= What to produce =
Using the data below, reproduce exactly the lines from the line with "middle dip: (248, 559)" to the line with "pinky mcp: (152, 195)", both included; pictures must be dropped.

---+---

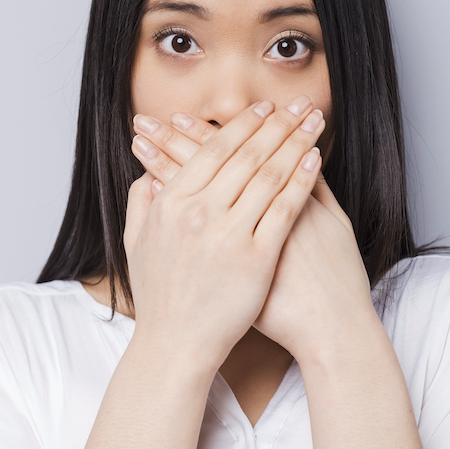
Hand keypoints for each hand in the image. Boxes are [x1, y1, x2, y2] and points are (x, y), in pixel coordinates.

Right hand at [124, 98, 323, 370]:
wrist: (175, 344)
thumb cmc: (158, 297)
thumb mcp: (135, 243)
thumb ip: (141, 201)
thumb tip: (148, 172)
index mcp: (171, 202)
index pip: (212, 150)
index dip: (242, 125)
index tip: (263, 109)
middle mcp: (199, 211)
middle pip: (246, 155)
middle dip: (276, 123)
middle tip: (296, 104)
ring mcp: (228, 234)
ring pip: (268, 175)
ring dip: (294, 141)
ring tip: (313, 122)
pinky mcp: (256, 258)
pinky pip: (284, 209)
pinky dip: (301, 180)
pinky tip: (314, 160)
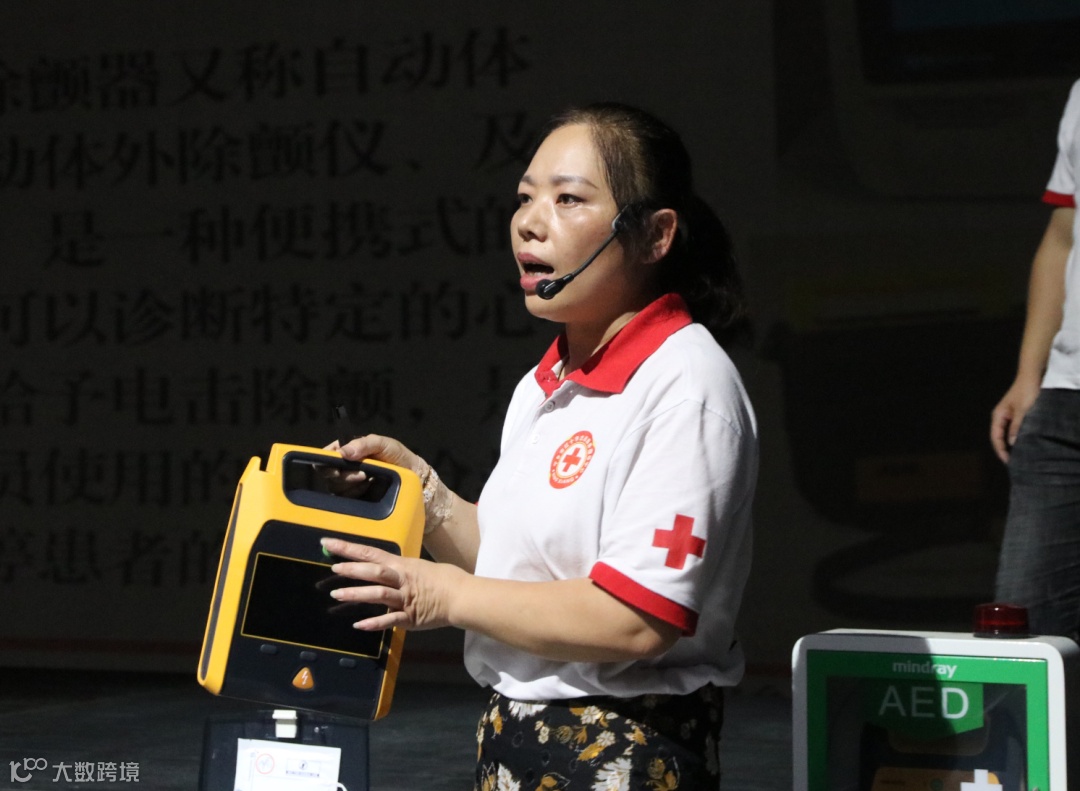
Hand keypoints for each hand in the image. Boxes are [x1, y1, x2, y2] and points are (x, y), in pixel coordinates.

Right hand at [321, 433, 421, 495]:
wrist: (411, 475)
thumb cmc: (397, 455)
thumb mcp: (382, 443)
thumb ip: (363, 444)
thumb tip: (343, 452)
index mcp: (347, 451)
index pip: (326, 455)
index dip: (325, 461)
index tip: (336, 466)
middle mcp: (344, 467)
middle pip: (327, 473)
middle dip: (342, 475)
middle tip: (362, 474)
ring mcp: (348, 484)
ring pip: (335, 487)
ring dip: (352, 484)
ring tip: (369, 478)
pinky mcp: (353, 498)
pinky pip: (345, 499)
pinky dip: (356, 493)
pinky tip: (368, 487)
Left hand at [321, 537, 465, 630]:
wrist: (462, 596)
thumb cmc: (444, 579)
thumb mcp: (420, 567)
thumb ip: (402, 571)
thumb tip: (388, 571)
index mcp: (402, 565)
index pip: (370, 553)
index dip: (348, 548)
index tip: (328, 544)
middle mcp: (400, 579)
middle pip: (373, 571)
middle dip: (351, 569)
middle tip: (332, 568)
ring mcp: (404, 599)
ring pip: (378, 594)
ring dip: (356, 594)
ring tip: (337, 595)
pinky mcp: (410, 617)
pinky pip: (390, 620)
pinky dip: (374, 622)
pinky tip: (359, 624)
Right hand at [990, 378, 1040, 462]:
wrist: (1032, 376)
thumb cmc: (1026, 391)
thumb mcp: (1023, 410)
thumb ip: (1017, 427)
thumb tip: (1012, 444)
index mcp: (998, 416)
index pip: (995, 437)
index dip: (1000, 451)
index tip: (1009, 462)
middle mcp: (1001, 417)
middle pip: (1000, 437)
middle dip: (1005, 450)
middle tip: (1014, 463)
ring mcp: (1009, 415)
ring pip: (1008, 434)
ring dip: (1012, 444)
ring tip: (1019, 455)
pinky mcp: (1017, 414)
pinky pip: (1015, 429)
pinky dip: (1018, 437)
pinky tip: (1025, 443)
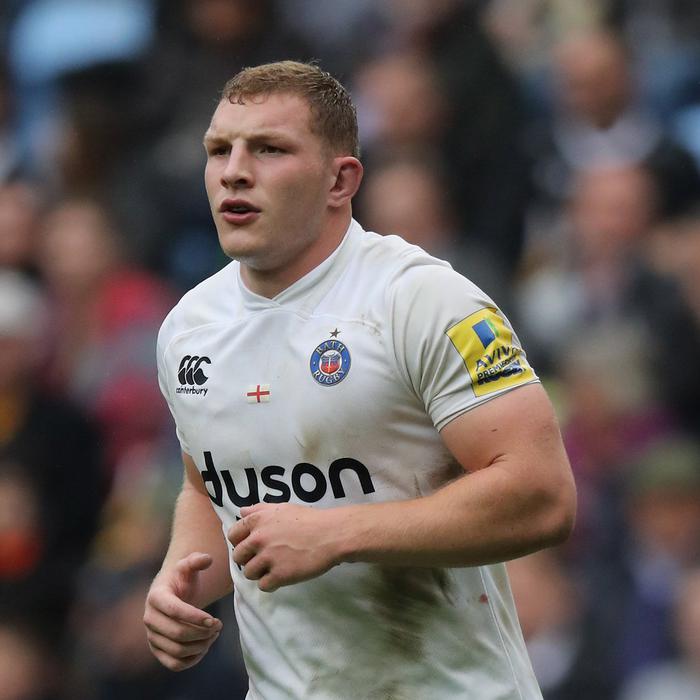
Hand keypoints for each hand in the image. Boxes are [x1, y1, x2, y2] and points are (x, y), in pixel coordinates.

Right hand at [143, 552, 222, 670]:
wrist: (172, 594)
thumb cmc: (182, 579)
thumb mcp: (188, 566)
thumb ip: (197, 560)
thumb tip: (207, 559)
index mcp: (156, 597)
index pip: (175, 611)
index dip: (196, 617)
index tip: (214, 619)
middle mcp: (149, 619)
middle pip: (178, 634)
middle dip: (202, 632)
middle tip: (218, 626)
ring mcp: (152, 636)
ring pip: (177, 651)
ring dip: (200, 646)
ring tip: (214, 634)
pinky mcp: (158, 650)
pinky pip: (174, 664)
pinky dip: (193, 659)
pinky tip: (205, 646)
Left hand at [229, 503, 338, 591]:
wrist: (331, 535)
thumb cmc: (308, 519)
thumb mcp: (282, 508)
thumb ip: (259, 509)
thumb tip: (242, 512)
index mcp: (257, 521)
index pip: (233, 535)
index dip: (240, 542)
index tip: (251, 546)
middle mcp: (258, 538)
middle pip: (238, 557)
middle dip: (248, 559)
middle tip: (264, 558)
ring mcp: (268, 558)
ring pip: (249, 573)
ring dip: (260, 572)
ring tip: (275, 567)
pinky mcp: (279, 575)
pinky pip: (263, 586)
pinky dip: (271, 584)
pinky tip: (282, 576)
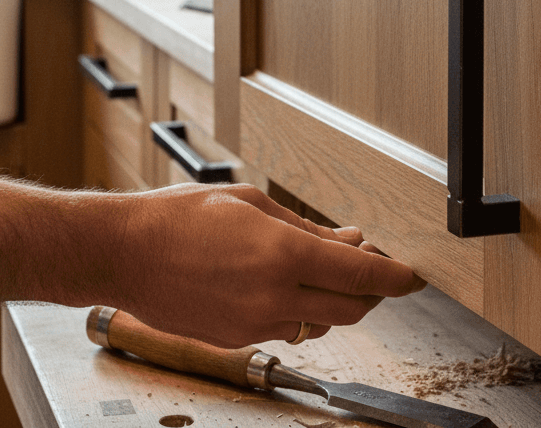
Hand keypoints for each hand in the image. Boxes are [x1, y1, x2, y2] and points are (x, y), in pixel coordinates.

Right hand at [110, 182, 425, 347]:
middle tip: (371, 267)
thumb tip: (346, 239)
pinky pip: (286, 327)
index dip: (395, 278)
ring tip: (323, 267)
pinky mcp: (238, 339)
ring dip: (334, 300)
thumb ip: (305, 227)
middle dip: (371, 292)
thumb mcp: (251, 203)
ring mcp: (256, 324)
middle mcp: (274, 295)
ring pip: (320, 321)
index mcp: (283, 254)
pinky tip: (284, 282)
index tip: (412, 276)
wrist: (128, 253)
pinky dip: (298, 308)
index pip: (361, 274)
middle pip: (351, 308)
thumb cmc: (180, 217)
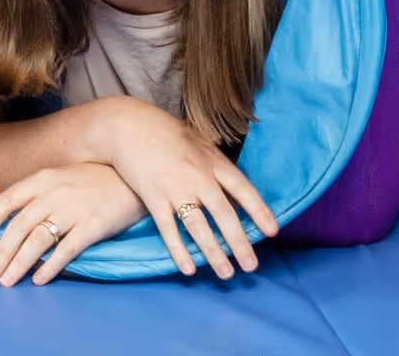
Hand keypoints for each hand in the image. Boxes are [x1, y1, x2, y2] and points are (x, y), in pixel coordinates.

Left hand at [0, 160, 143, 286]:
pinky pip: (66, 250)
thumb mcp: (59, 179)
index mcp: (41, 179)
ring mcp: (72, 210)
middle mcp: (53, 194)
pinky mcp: (92, 227)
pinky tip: (39, 279)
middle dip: (1, 251)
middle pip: (19, 226)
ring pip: (38, 240)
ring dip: (20, 263)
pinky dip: (51, 266)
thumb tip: (13, 220)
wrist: (129, 176)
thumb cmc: (91, 180)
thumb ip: (38, 196)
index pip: (7, 200)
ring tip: (8, 280)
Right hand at [85, 97, 276, 279]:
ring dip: (213, 253)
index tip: (272, 231)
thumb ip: (216, 165)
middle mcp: (196, 175)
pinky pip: (168, 228)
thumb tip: (237, 191)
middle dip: (239, 242)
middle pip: (223, 213)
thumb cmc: (165, 133)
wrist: (126, 124)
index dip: (259, 210)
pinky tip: (188, 268)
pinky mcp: (152, 195)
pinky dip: (178, 250)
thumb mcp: (197, 142)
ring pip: (198, 226)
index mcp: (210, 160)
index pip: (242, 187)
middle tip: (251, 266)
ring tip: (226, 274)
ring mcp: (174, 186)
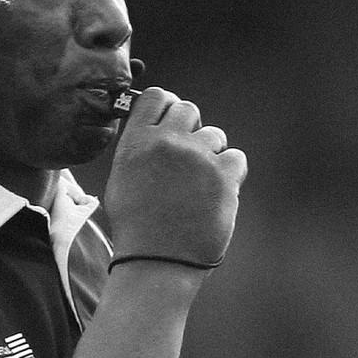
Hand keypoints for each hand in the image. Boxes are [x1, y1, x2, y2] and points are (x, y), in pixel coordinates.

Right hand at [103, 88, 246, 267]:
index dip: (167, 108)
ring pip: (214, 135)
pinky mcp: (223, 175)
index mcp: (137, 142)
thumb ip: (139, 149)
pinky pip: (235, 158)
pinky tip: (214, 195)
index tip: (171, 125)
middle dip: (190, 130)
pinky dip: (229, 175)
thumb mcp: (122, 180)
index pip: (157, 96)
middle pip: (188, 109)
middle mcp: (167, 142)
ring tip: (198, 186)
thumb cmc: (137, 227)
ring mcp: (197, 157)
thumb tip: (157, 131)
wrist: (157, 261)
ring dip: (210, 156)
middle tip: (187, 158)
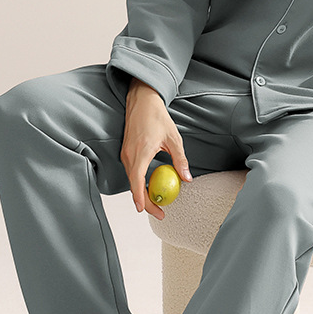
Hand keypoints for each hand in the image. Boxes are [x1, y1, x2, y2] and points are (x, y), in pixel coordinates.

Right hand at [120, 79, 192, 219]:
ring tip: (157, 200)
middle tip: (160, 212)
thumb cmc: (157, 117)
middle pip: (134, 186)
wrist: (142, 101)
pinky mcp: (125, 151)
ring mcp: (125, 153)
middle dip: (145, 202)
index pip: (137, 182)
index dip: (142, 199)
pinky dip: (139, 181)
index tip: (150, 211)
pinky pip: (131, 171)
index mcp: (141, 152)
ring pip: (132, 179)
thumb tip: (187, 178)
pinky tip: (151, 184)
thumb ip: (179, 159)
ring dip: (142, 192)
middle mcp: (129, 155)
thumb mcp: (173, 138)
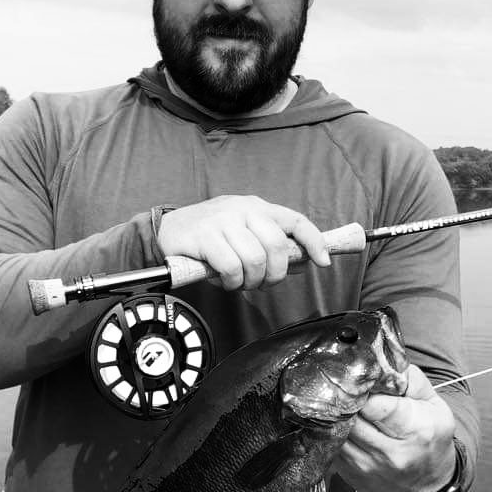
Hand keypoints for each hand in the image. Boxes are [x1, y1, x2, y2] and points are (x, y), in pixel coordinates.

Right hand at [157, 195, 330, 289]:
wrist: (168, 230)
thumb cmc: (211, 236)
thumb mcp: (244, 235)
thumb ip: (272, 248)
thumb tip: (304, 264)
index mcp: (257, 207)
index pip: (295, 221)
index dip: (314, 242)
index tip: (323, 263)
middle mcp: (243, 209)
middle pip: (277, 246)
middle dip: (275, 274)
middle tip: (262, 284)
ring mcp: (223, 221)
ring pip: (255, 259)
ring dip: (250, 281)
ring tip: (239, 283)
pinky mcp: (204, 236)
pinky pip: (231, 267)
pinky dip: (232, 282)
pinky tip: (225, 281)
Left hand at [336, 365, 457, 491]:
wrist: (428, 485)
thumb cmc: (431, 438)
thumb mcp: (434, 405)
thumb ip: (410, 380)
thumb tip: (382, 362)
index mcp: (416, 429)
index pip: (375, 405)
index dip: (362, 388)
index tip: (359, 379)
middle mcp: (391, 452)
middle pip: (352, 417)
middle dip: (346, 399)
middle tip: (345, 386)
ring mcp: (369, 466)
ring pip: (337, 431)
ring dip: (336, 415)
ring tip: (342, 402)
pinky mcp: (351, 475)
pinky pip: (331, 445)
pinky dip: (333, 431)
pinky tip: (341, 422)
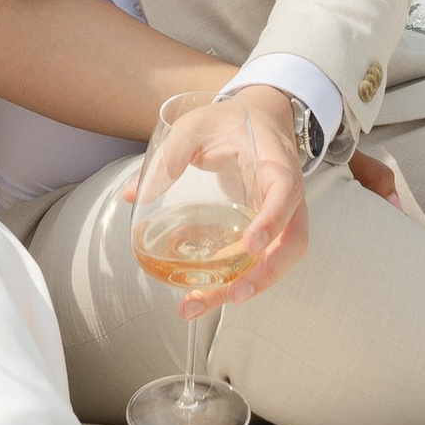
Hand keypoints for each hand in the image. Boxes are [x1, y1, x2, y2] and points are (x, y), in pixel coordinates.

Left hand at [142, 81, 308, 308]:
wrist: (260, 119)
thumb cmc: (230, 121)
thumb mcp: (197, 124)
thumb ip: (170, 153)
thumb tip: (131, 194)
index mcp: (276, 163)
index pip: (285, 193)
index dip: (273, 220)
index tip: (251, 243)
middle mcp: (287, 196)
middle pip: (293, 242)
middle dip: (267, 274)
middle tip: (234, 294)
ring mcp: (281, 217)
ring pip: (276, 261)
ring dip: (244, 288)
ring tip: (198, 305)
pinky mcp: (266, 231)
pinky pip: (257, 261)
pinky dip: (231, 281)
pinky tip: (198, 294)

---+---

= Expected answer =
middle dip: (248, 559)
middle tip: (264, 558)
ring mcp: (268, 558)
ring pip: (249, 573)
ring dip: (260, 572)
ring tip: (275, 567)
pinky mcp: (279, 575)
pinky pip: (263, 586)
pinky dip: (271, 584)
pinky tip: (282, 576)
Hand keypoints for each hand in the image. Boxes are [x1, y1, x2, y2] and points are (x, y), in pixel coordinates.

Right hand at [110, 182, 425, 347]:
middle tip: (371, 267)
thumb tip: (346, 239)
pinky pip: (286, 327)
index dip: (395, 278)
ring tip: (323, 267)
pinky mcp: (238, 339)
ring dip: (334, 300)
thumb ip: (305, 227)
middle dip: (371, 292)
thumb mcp: (251, 203)
ring mcp: (256, 324)
middle mcp: (274, 295)
ring pip: (320, 321)
index mcp: (283, 254)
pinky tip: (284, 282)
index tip: (412, 276)
wrist: (128, 253)
pinky dip: (298, 308)
index pip: (361, 274)
middle pip: (351, 308)
thumb cmc: (180, 217)
Hand keypoints for each hand in the image. Boxes are [x1, y1, x2, y2] and points are (x, y), in pixel coordinates.

Left hand at [0, 160, 143, 286]:
pinky pip: (66, 250)
thumb mcp: (59, 179)
index mcp: (41, 179)
ring mcp: (72, 210)
middle mcp: (53, 194)
pinky mcp: (92, 227)
pinky tip: (39, 279)
middle dip: (1, 251)
middle pip: (19, 226)
ring pip: (38, 240)
ring dip: (20, 263)
pinky dip: (51, 266)
thumb tip: (13, 220)
wrist: (129, 176)
thumb cmc: (91, 180)
thumb ip: (38, 196)
index pip: (7, 200)
ring tip: (8, 280)
Right hand at [85, 97, 276, 279]:
ring dip: (213, 253)
index tip: (272, 231)
thumb ip: (216, 165)
middle mcp: (196, 175)
pinky pip: (168, 228)
thumb tip: (237, 191)
middle dip: (239, 242)
middle pip: (223, 213)
thumb cmc: (165, 133)
wrist: (126, 124)
index dip: (259, 210)
pinky tip: (188, 268)
pinky mcp: (152, 195)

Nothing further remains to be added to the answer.